A witness saw Hedrick carrying a shovel very close to Halfway Creek Road and United Drive, where Watson’s GMC Envoy became engulfed in flames just before 6 p.m. Feb. 7.

Hedrick, who fatally shot himself Friday just after Watson was reported missing, was involved in her disappearance, according to the Mount Pleasant Police Department.

The sheriff’s office planned to conduct an aerial search of the forest today.

Police were told that Hedrick hitched a ride that day to the couple's North Creek Drive home in Mount Pleasant after leaving the forest.

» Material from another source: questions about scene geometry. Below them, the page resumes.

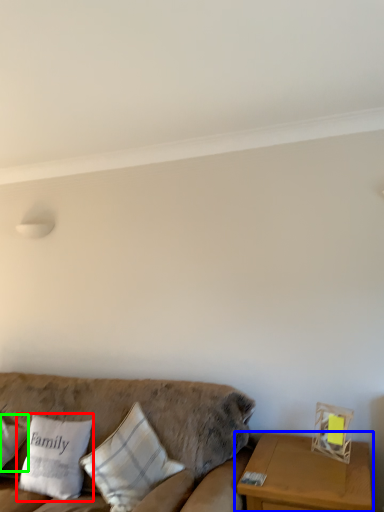
Question: Based on their relative distances, which object is nearer to pillow (highlighted by a red box)? Choose from table (highlighted by a blue box) and pillow (highlighted by a green box).

Choices:
 (A) table
 (B) pillow

Answer: (B)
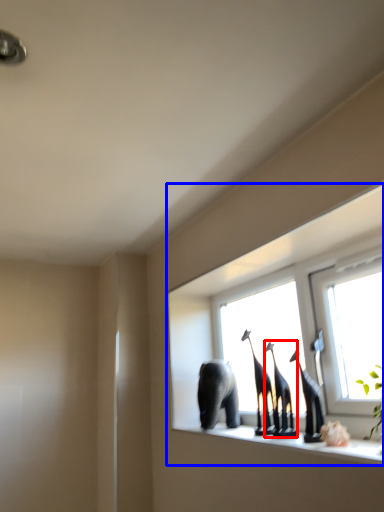
Question: Which of the following is the closest to the observer, animal (highlighted by a red box) or window (highlighted by a blue box)?

Choices:
 (A) animal
 (B) window

Answer: (B)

The 34-year-old shot himself in his bedroom Friday after speaking to investigators about the missing person's case, officials said.

Charleston County Coroner Ray Wooten on Tuesday ruled the death a suicide.

Watson and Hedrick were last seen together Feb. 6, leaving Boone, N.C., where they had been visiting Watson's mother. Mount Pleasant Police Chief Harry Sewell said the couple had an argument in Boone about the upcoming wedding. One friend told The Post and Courier that Watson was backing out of the wedding.

Sewell said a witness positively identified Hedrick coming out of the woods with a shovel. He said investigators described Hedrick as being calm when he was asked about his fiancee's whereabouts.

Two friends were outside the couple's home Friday when they heard the shot that ended Hedrick's life. The friends wanted to speak to him about Watson's disappearance.

One friend, Patrick O'Neil, said "something was eating at" Hedrick in the days before he shot himself.

Friends and co-workers knew the situation was desperate when the couple didn't show up at their workplaces early last week. In telephone conversations with O'Neil, Hedrick refused to meet for dinner or discuss whatever was bothering him.

O'Neil, of Mount Pleasant, went to Hedrick's house in the RiverTowne subdivision Friday afternoon and knocked, but there was no answer.

He said he saw a car in the garage packed with clothes. O'Neil said he thought about breaking into the home, but hesitated to do so.

Then, a gunshot.

O'Neil and a friend smashed a back door's window and ran to the master bedroom. They found Hedrick lying on the bed. He had a bullet wound in his head.

Watson's sister and her boss at Verge Solutions said they received text messages early in the week from Watson's phone, but that the texts ceased later in the week. Investigators believe Hedrick sent the messages.

The couple had dated since April 2008 and became engaged last month, O'Neil said.

Both were dedicated workers for their employers.

Hedrick had been a bartender at the Carolina Yacht Club in 2005 when a company official from Palmetto Surety Corp. offered him a marketing job, according to several sources. By 2008, he had assumed the role as the Daniel Island company's president and CEO.

Frances Jenkins, a bail bondsman underwritten by Palmetto Surety, said she had trouble contacting Hedrick for a bond approval in the last few weeks.

Like many who knew the couple, Jenkins thought Watson and Hedrick were simply late getting back in town after Super Bowl weekend.

"When I heard he didn't show up at the office, it didn't seem like David," she said. "I was actually mad. ... It was an odd set of circumstances."

Jenkins held out hope Tuesday that Watson would be found safe as police called for residents to continue phoning in tips.

"It was a shock. David was a happy person," Jenkins said. "Now, I'm just really concerned about her."

O'Neil said that of his 20 closest friends, Watson and Hedrick were always the happiest.

They had lucrative jobs. They threw parties at their Mount Pleasant house. And they traveled. They recently returned from a vacation to Egypt, and they planned a wedding in Fiji.

When they started to argue, they would quickly replace their anger with laughter.

"They were such good people. They were successful," O'Neil said. "But he was just very distraught (last week). He said they got in a fight, and she didn't want to get married."